Gene(s) or operon	Description	Size	n	% (n = 144)
Adhesins
afa/draB	Afimbrial/Dr antigen-specific adhesin	809 pb	0	0
csgA	Cryptic curlin subunit	200 pb	144	(100.0)
crl	Curli fiber gene	249 pb	127	(88.2)
fimC	Type 1 fimbriae (D-mannose specific adhesin)	496 pb	132	(91.7)
hra	Heat-resistant agglutinin	540 pb	66	(45.8)
iha	Iron-regulated-gene-homologue adhesin	608 pb	18	(12.5)
papC	Pilus associated with pyelonephritis	500 pb	44	(30.5)
sfa/focCD	S fimbriae (sialic acid-specific) and F1C fimbriae	1222 pb	6	(4.2)
tsh1	Temperature sensitive hemagglutinin	823 pb	96	(66.6)
mat	Meningitis associated and temperature regulated fimbriae	898 pb	101	(70.1)
Iron acquisition
chuA	Heme receptor gene (E. coli haem utilization)	278 pb	83	(57.6)
fyuA	Ferric yersinia uptake (yersiniabactin receptor)	773 pb	67	(46.5)
ireA	Iron-responsive element	384 pb	100	(69.4)
iroN1	Catecholate siderophore (salmochelin) receptor	846 pb	110	(76.4)
irp2	Iron repressible protein (yersiniabactin synthesis)	286 pb	96	(66.6)
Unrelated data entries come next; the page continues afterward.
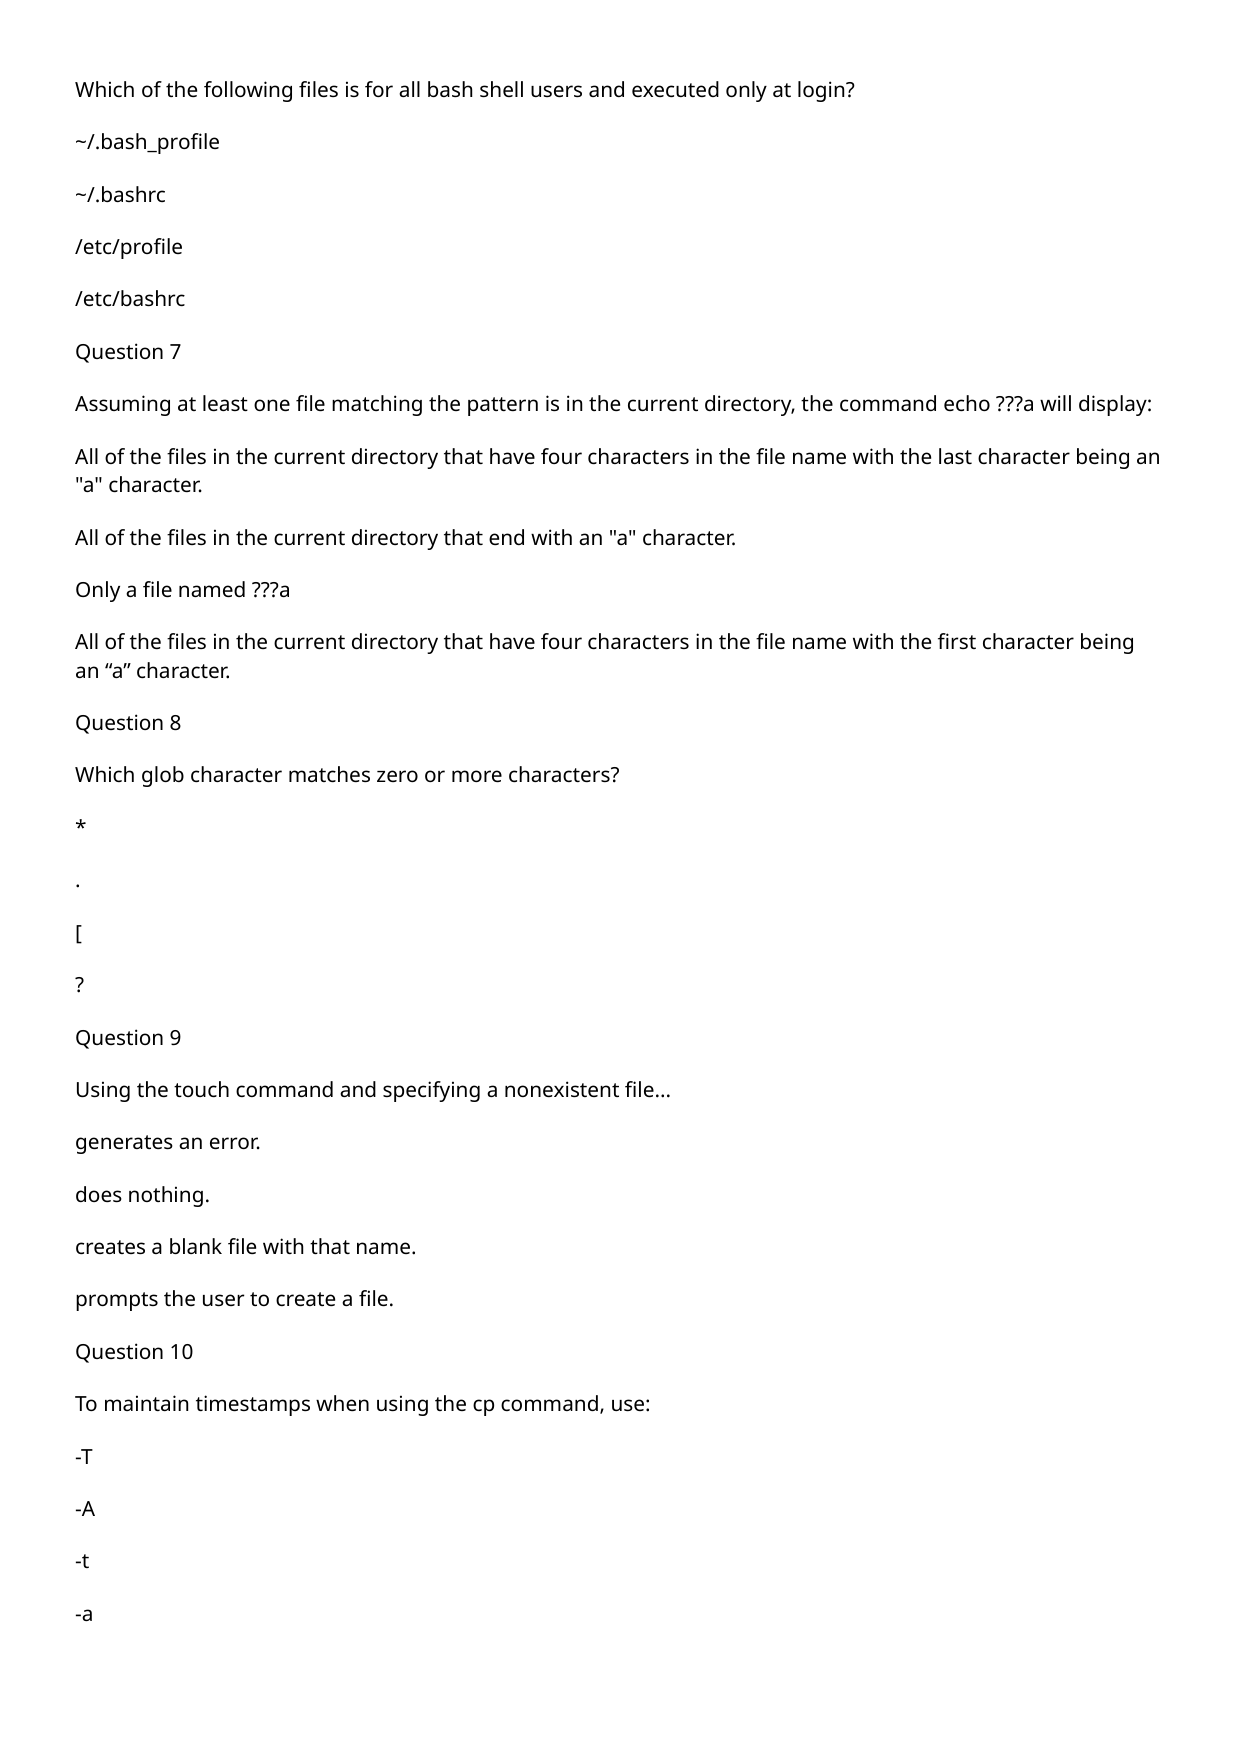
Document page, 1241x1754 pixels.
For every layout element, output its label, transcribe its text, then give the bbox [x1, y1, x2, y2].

text Question 10 [75, 1337, 1165, 1365]
text Which of the following files is for all bash shell users and executed only at login? [75, 75, 1165, 103]
text does nothing. [75, 1180, 1165, 1208]
text To maintain timestamps when using the cp command, use: [75, 1389, 1165, 1418]
text * [75, 813, 1165, 841]
text All of the files in the current directory that end with an "a" character. [75, 523, 1165, 551]
text ~/.bashrc [75, 180, 1165, 208]
text creates a blank file with that name. [75, 1232, 1165, 1261]
text ~/.bash_profile [75, 127, 1165, 156]
text Question 8 [75, 708, 1165, 737]
text /etc/profile [75, 232, 1165, 261]
text Which glob character matches zero or more characters? [75, 761, 1165, 789]
text Only a file named ???a [75, 575, 1165, 603]
text Question 9 [75, 1023, 1165, 1051]
text All of the files in the current directory that have four characters in the file name with the first character being an “a” character. [75, 627, 1165, 684]
text -t [75, 1547, 1165, 1575]
text ? [75, 970, 1165, 999]
text /etc/bashrc [75, 284, 1165, 313]
text . [75, 865, 1165, 894]
text Assuming at least one file matching the pattern is in the current directory, the command echo ???a will display: [75, 389, 1165, 418]
text generates an error. [75, 1127, 1165, 1156]
text [ [75, 918, 1165, 946]
text All of the files in the current directory that have four characters in the file name with the last character being an "a" character. [75, 442, 1165, 499]
text -A [75, 1494, 1165, 1523]
text Using the touch command and specifying a nonexistent file... [75, 1075, 1165, 1103]
text -T [75, 1442, 1165, 1470]
text Question 7 [75, 337, 1165, 365]
text prompts the user to create a file. [75, 1284, 1165, 1313]
text -a [75, 1599, 1165, 1627]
iucD1	Aerobactin synthesis	710 pb	117	(81.2)
sitD chr.	Salmonella iron transport system gene	553 pb	21	(14.6)
sitD ep.1	Salmonella iron transport system gene	1032 pb	100	(69.4)
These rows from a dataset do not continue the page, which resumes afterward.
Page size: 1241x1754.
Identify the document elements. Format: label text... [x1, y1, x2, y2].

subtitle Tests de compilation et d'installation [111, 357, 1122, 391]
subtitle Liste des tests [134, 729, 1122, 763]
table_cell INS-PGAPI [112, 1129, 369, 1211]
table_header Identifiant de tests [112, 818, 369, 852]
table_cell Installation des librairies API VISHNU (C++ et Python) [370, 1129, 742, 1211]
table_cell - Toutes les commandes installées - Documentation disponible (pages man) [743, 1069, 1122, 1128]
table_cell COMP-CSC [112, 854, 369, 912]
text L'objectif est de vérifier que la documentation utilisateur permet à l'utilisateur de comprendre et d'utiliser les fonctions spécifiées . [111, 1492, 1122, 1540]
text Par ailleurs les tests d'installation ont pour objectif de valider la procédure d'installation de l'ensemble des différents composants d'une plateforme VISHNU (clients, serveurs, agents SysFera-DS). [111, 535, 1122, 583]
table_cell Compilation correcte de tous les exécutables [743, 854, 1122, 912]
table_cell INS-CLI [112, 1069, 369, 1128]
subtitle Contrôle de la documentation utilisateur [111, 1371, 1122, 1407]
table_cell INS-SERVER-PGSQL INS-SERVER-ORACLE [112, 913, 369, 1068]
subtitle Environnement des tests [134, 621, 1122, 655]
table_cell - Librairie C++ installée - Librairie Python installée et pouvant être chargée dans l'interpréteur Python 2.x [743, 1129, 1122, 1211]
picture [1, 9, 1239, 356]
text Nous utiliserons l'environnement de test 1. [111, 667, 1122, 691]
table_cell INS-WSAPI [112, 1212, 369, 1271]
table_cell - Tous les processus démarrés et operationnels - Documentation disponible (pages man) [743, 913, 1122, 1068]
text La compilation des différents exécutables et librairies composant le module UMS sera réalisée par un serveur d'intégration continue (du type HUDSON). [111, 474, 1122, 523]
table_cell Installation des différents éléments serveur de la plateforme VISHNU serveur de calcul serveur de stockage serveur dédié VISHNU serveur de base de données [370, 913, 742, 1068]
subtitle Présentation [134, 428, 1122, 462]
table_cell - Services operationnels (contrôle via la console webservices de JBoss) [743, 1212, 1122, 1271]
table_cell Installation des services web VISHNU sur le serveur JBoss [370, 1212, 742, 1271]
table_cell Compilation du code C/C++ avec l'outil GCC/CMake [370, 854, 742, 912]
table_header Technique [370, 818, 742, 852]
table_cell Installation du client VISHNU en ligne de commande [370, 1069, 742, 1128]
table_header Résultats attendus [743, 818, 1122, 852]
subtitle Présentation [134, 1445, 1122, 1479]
Protectins/Serum resistance
cvi/cva1	Structural genes of colicin V operon (Microcin ColV)	597 pb	83	(57.6)
iss1	Increased serum survival	309 pb	114	(79.2)
neuC	K1 capsular polysaccharide	675 pb	31	(21.5)
kpsMT II	Group II capsule antigens	269 pb	53	(36.8)
ompA	Outer membrane protein	918 pb	137	(95.1)
traT1	Transfer Protein	429 pb	129	(89.6)
Toxins
astA	EAST1 (heat stable cytotoxin associated with enteroaggregative E. coli)	110 pb	48	(33.3)
cnf1/2	Cytotoxic necrotizing factor	445 pb	0	0
sat	Secreted autotransporter toxin	666 pb	2	(1.4)
vat	Vacuolating autotransporter toxin	980 pb	51	(35.4)
hlyA	Hemolysin A	350 pb	1	(0.7)
Invasins
gimB	Genetic island associated with newborn meningitis	736 pb	14	(9.7)
ibeA	Invasion of brain endothelium	341 pb	30	(20.8)
tia	Toxigenic invasion locus in ETEC strains	511 pb	26	(18.0)
Miscellaneous
pic	Serin protease autotransporter	410 pb	38	(26.4)
malX	Pathogenicity-associated island marker	921 pb	11	(7.6)

Genes associated with large virulence plasmids in APEC, such as pAPEC-O2-ColV [NC_007675], pTJ100 [AY553855], pAPEC-O1-ColBM [NC_009837], pAPEC-O1-R ( NC_009838), pAPEC-O2-R NC_006671, pAPEC-O103-ColBM NC_011964, pAPEC-1 NC_011980.1.